- **Task directions**
For each line of the listing that holds "lines", show the full line.
============
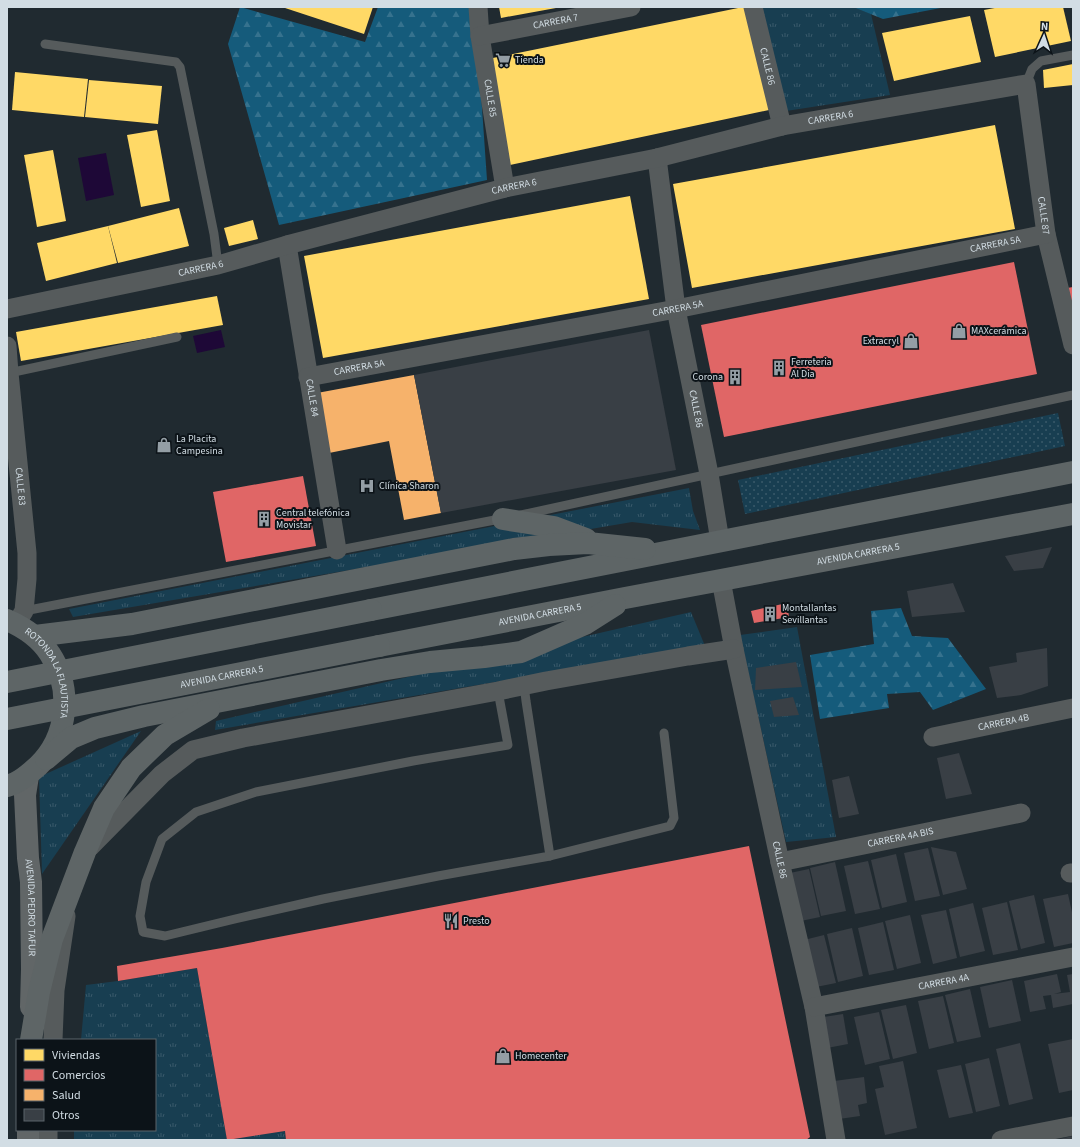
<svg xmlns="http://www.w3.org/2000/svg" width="1080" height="1147" viewBox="0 0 1080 1147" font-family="'Source Sans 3',sans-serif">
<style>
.grass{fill:url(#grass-tufts)}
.forest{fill:url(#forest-firs)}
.garden{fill:url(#garden-dots)}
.water{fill:#1e0837}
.homes{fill:#ffd966}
.shops{fill:#e06666}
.health{fill:#f6b26b}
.building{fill:#393f45}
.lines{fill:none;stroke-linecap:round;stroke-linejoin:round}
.service{stroke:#565b5c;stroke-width:9}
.minor{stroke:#565b5c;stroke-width:19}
.secondary{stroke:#616667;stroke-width:22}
.primary{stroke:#5e6566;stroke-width:22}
.primary-bridge{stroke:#5e6566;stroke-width:22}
.labels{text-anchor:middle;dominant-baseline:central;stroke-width:4;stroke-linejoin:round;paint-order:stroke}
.street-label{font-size:10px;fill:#d2dde4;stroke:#0c1318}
.poi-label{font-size:10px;fill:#d2dde4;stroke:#0c1318;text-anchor:start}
</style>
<defs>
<pattern id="grass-tufts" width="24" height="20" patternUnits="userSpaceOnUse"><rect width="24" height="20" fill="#183e51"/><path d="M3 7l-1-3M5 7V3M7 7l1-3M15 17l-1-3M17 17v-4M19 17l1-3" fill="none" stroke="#39596a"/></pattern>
<pattern id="forest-firs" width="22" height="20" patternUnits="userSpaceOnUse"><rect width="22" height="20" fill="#155b7b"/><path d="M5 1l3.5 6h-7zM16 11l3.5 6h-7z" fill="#36728e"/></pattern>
<pattern id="garden-dots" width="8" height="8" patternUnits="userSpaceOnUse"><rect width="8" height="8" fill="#183e51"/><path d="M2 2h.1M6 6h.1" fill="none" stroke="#39596a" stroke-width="1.8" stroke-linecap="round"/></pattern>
</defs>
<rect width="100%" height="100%" fill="#202a30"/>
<!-- grass -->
<g class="grass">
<path d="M759 7H853L871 14 890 95 786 111Z"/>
<path d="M689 488 693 511 700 530 632 522 73 617 69 609Z"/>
<path d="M691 612 705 646 215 730 216 721Z"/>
<path d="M797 627 836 837 786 842 740 635Z"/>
<path d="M141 731 42 874 39 777Z"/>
<path d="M197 968 227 1139 285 1131 286 1140H74V1130H155V1040H81L86 985 118 981Z"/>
</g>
<!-- forest -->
<g class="forest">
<path d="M240 7 365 42 378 7H475L487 180 279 225 228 44Z"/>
<path d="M853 7H946L883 19Z"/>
<path d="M901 608 912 636 948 638 986 689 933 710 920 692 887 694 889 708 820 719 810 655 874 644 871 611Z"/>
</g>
<!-- garden -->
<path class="garden" d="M1058 413 1065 446 745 514 738 480Z"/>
<!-- water -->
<g class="water">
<path d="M106 153 114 195 86 201 78 158Z"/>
<path d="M221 330 225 347 197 353 193 336Z"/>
</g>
<!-- homes -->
<g class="homes">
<path d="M282 7H373L364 34Z"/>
<path d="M499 7H556V8L501 18Z"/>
<path d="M743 7H748L769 110 510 165 488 59Z"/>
<path d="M1000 7H1063L1071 41 995 57 984 10Z"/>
<path d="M970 16 981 62 894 81 882 33Z"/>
<path d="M1073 64V85L1044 88 1043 70Z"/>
<path d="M15 72 88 79 84 117 12 110Z"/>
<path d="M89 80 162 86 158 124 85 117Z"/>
<path d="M995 125 1015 229 692 288 673 184 921 139Z"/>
<path d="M157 130 170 201 141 207 127 135Z"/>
<path d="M53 150 66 221 37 227 24 155Z"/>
<path d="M630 196 649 299 323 358 304 256Z"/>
<path d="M179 208 189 246 118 263 108 226Z"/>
<path d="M253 220 258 239 229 246 224 228Z"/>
<path d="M108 226 117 263 46 281 37 243Z"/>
<path d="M217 296 223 325 21 361 16 332Z"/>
</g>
<!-- shops -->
<g class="shops">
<path d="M1014 262 1037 374 724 437 701 325Z"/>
<path d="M1073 287V310L1067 288Z"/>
<path d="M303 476 316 546 226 562 213 492Z"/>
<path d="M787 603 789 617 754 623 751 611Z"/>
<path d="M749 846 810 1137 806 1140H286L285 1131 227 1140 197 968 118 981 117 966 222 948Z"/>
</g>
<!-- health -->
<path class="health" d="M414 375 441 513 404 520 389 441 329 453 317 393Z"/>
<!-- building -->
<g class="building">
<path d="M649 330 676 470 441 513 414 375Z"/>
<path d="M1052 547 1043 568 1014 571 1005 556Z"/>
<path d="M953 583 965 612 912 617 907 591Z"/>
<path d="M1047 648 1048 686 1021 695 997 698 989 667 1017 662 1016 653Z"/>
<path d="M796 662 802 687 755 690 756 668Z"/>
<path d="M793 697 799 715 774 717 770 701Z"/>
<path d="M959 753 972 794 946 799 937 758Z"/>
<path d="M849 776 859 814 839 818 832 780Z"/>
<path d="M931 847 956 852 967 889 943 895Z"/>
<path d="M928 848 940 896 915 901 904 853Z"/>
<path d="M896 854 907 902 882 908 871 860Z"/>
<path d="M868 861 880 909 855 914 844 866Z"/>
<path d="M835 862 846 911 821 916 810 868Z"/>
<path d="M809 869 820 917 796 922 785 874Z"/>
<path d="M1068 894 1073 917V943L1054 947 1043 899Z"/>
<path d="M1034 895 1045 943 1021 949 1009 901Z"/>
<path d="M1007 902 1018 950 993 955 982 908Z"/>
<path d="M973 903 985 951 960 957 949 909Z"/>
<path d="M946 910 957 958 933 964 921 915Z"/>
<path d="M910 915 921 963 897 969 885 921Z"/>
<path d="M883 922 894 970 869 975 858 928Z"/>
<path d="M852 928 863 976 838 982 827 934Z"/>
<path d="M824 935 836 983 811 988 800 941Z"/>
<path d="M1057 974 1061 992 1054 994 1070 992 1067 975 1073 974V1004L1053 1008 1051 995 1043 996 1046 1009 1030 1012 1024 981Z"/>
<path d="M1012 980 1021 1021 989 1028 980 987Z"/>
<path d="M970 989 981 1037 957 1042 945 995Z"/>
<path d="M943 996 954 1043 929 1049 918 1001Z"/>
<path d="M906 1005 917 1053 893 1059 881 1010Z"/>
<path d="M879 1012 890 1059 865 1065 854 1017Z"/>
<path d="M843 1014 848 1044 822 1049 817 1018Z"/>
<path d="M1073 1039V1090L1059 1093 1048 1044Z"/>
<path d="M1020 1043 1033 1099 1009 1105 996 1049Z"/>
<path d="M989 1058 1000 1106 976 1112 965 1064Z"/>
<path d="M903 1061 917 1128 885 1135 875 1089 884 1087 879 1066Z"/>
<path d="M961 1065 973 1113 949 1118 937 1070Z"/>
<path d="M864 1077 867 1103 858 1105 860 1116 839 1119 834 1081Z"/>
<path d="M1073 1136V1140H1059V1139Z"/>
</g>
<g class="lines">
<!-- service -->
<g class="service">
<path d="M45 44 176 62 180 67 214 234 218 265"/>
<path d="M1026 84 1032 69 1041 61 1073 55"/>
<path d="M9 373 177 337"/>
<path d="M521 515 1073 395"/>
<path d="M24 611 505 518"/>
<path d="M498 691 508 745 413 761 256 792 196 812 162 839 146 882 140 916 143 932 165 936 235 919 323 899 438 876 550 856 526 701 524 685"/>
<path d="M550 856 670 826 674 818 664 733"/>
</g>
<!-- minor -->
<g class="minor">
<path id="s1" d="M478 7 480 36 505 188"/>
<path id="s2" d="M753 7 782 126"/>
<path id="s3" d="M480 36 631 7"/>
<path id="s4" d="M657 158 676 309 709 474 720 541"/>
<path id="s5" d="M287 245 337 550"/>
<path id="s6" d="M7 309 218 265 287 245 505 188 657 158 782 126 1026 84 1046 234 1073 345"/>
<path id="s7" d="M7 346 9 373 27 553V579L24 611 16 624"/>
<path id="s8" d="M308 377 676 309 1046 234"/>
<path id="s9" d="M721 580 734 649 780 862 814 1007 836 1140"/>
<path id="s10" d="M933 737 1073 708"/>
<path d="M90 847 162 774 193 750 243 738 498 691 546 681 688 656 734 649"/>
<path id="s11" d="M780 862 1021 813"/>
<path d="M1070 873H1073"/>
<path id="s12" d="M814 1007 1073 957"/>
<path d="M53 1040 55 990 66 916"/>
<path d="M48 1140V1130"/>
<path d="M1001 1140 1073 1126"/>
</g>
<!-- secondary -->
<g class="secondary">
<path id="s13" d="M28 776 25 795 28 858 31 882 32 969 31 1007"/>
<path d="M28 1140V1130"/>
</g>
<!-- primary -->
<g class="primary">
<path d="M503 519 554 527 586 539"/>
<path d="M371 610 1073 472"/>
<path id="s14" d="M7 620C23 627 40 638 50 654 73 689 68 737 38 766 29 774 19 783 7 786"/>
<path d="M35 636 132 624 514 549 549 545 588 543 645 549"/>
<path id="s15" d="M379 646 625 598 1073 514"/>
<path d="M46 759 71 738 95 728 144 716 381 670 430 662 484 657 521 652 585 624 615 605"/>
<path d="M31 1040 39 992 52 939 85 852 104 808 131 768 165 735 209 709"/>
</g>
<!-- primary-bridge -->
<g class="primary-bridge">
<path d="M7 682 371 610"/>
<path id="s16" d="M7 719 379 646"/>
</g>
</g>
<!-- icons -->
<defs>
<g id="supermarket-bare" transform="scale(1.2)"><path d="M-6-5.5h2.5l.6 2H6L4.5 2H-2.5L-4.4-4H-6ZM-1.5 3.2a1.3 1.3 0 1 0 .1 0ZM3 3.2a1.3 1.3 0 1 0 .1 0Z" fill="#949ea5" stroke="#0c1318" stroke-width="2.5" paint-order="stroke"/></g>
<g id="shop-bare" transform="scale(1.2)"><path d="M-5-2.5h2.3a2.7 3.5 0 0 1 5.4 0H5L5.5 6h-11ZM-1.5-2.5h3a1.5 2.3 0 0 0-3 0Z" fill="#949ea5" stroke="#0c1318" stroke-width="2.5" paint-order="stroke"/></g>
<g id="building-bare" transform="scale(1.2)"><path d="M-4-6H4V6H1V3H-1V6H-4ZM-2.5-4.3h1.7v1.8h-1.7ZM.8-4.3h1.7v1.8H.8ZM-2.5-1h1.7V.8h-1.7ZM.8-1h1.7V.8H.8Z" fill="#949ea5" stroke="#0c1318" stroke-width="2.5" paint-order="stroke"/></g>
<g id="hospital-bare" transform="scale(1.2)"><path d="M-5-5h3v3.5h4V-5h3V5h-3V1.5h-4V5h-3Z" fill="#949ea5" stroke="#0c1318" stroke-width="2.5" paint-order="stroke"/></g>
<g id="restaurant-bare" transform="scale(1.2)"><path d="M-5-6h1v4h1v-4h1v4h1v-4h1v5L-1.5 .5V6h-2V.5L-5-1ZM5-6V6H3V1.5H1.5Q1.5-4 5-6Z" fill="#949ea5" stroke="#0c1318" stroke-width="2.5" paint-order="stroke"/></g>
</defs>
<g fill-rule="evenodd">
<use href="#supermarket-bare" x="503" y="60"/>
<use href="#shop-bare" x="959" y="331"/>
<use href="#shop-bare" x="911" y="341"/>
<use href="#building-bare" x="779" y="368"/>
<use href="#building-bare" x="735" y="377"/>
<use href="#shop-bare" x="164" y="445"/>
<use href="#hospital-bare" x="367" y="486"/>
<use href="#building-bare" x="264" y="519"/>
<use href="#building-bare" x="770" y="614"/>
<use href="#restaurant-bare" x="451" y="921"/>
<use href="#shop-bare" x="503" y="1056"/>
</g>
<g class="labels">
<!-- street labels -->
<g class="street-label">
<text stroke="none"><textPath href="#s3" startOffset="77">CARRERA 7</textPath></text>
<text stroke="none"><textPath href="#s2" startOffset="61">CALLE 86</textPath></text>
<text stroke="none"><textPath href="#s1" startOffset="92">CALLE 85</textPath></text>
<text stroke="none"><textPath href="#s6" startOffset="846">CARRERA 6</textPath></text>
<text stroke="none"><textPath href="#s6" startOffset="522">CARRERA 6</textPath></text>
<text stroke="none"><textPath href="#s6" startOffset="1177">CALLE 87</textPath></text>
<text stroke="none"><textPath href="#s8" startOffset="700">CARRERA 5A</textPath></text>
<text stroke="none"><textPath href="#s6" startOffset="198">CARRERA 6</textPath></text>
<text stroke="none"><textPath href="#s8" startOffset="376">CARRERA 5A</textPath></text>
<text stroke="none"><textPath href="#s8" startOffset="52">CARRERA 5A</textPath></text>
<text stroke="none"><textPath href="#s5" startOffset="155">CALLE 84</textPath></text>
<text stroke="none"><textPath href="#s4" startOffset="254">CALLE 86</textPath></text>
<text stroke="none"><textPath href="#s7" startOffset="141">CALLE 83</textPath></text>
<text stroke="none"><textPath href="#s15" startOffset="488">AVENIDA CARRERA 5</textPath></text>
<text stroke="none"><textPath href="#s15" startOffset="164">AVENIDA CARRERA 5</textPath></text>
<text stroke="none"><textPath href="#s14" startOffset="72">ROTONDA LA FLAUTISTA</textPath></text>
<text stroke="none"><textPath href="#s16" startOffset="219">AVENIDA CARRERA 5</textPath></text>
<text stroke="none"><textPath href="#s10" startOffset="72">CARRERA 4B</textPath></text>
<text stroke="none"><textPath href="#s11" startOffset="123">CARRERA 4A BIS</textPath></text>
<text stroke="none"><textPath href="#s9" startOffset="286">CALLE 86</textPath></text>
<text stroke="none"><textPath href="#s13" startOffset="132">AVENIDA PEDRO TAFUR</textPath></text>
<text stroke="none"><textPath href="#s12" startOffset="132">CARRERA 4A</textPath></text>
</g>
<!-- poi labels -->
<g class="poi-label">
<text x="515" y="60">Tienda</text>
<text x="971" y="331">MAXcerámica</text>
<text x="899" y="341" text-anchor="end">Extracryl</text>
<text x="791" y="362">Ferreteria<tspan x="791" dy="12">Al Dia</tspan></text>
<text x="723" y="377" text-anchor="end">Corona</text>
<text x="176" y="439">La Placita<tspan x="176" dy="12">Campesina</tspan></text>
<text x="379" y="486">Clínica Sharon</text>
<text x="276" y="513">Central telefónica<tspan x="276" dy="12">Movistar</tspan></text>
<text x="782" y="608">Montallantas<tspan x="782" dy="12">Sevillantas</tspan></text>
<text x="463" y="921">Presto</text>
<text x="515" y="1056">Homecenter</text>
</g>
</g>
<!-- border -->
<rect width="1080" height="1147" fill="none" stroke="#d2dde4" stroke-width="16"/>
<!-- legend -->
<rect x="16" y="1039" width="140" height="92" fill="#0c1318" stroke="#5b646a"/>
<rect x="24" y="1049" width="20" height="12" fill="#ffd966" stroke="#5b646a"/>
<text x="52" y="1059" font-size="12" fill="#d2dde4">Viviendas</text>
<rect x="24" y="1069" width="20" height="12" fill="#e06666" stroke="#5b646a"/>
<text x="52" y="1079" font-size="12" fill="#d2dde4">Comercios</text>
<rect x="24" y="1089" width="20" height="12" fill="#f6b26b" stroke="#5b646a"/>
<text x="52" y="1099" font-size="12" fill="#d2dde4">Salud</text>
<rect x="24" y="1109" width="20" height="12" fill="#393f45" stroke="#5b646a"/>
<text x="52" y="1119" font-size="12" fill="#d2dde4">Otros</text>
<!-- north arrow -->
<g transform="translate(1044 36) rotate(3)" stroke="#0c1318" stroke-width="3" paint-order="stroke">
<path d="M0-3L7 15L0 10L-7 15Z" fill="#d2dde4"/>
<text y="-6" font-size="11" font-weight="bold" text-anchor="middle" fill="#d2dde4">N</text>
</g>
</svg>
============
- **Task output**
.lines{fill:none;stroke-linecap:round;stroke-linejoin:round}
<g class="lines">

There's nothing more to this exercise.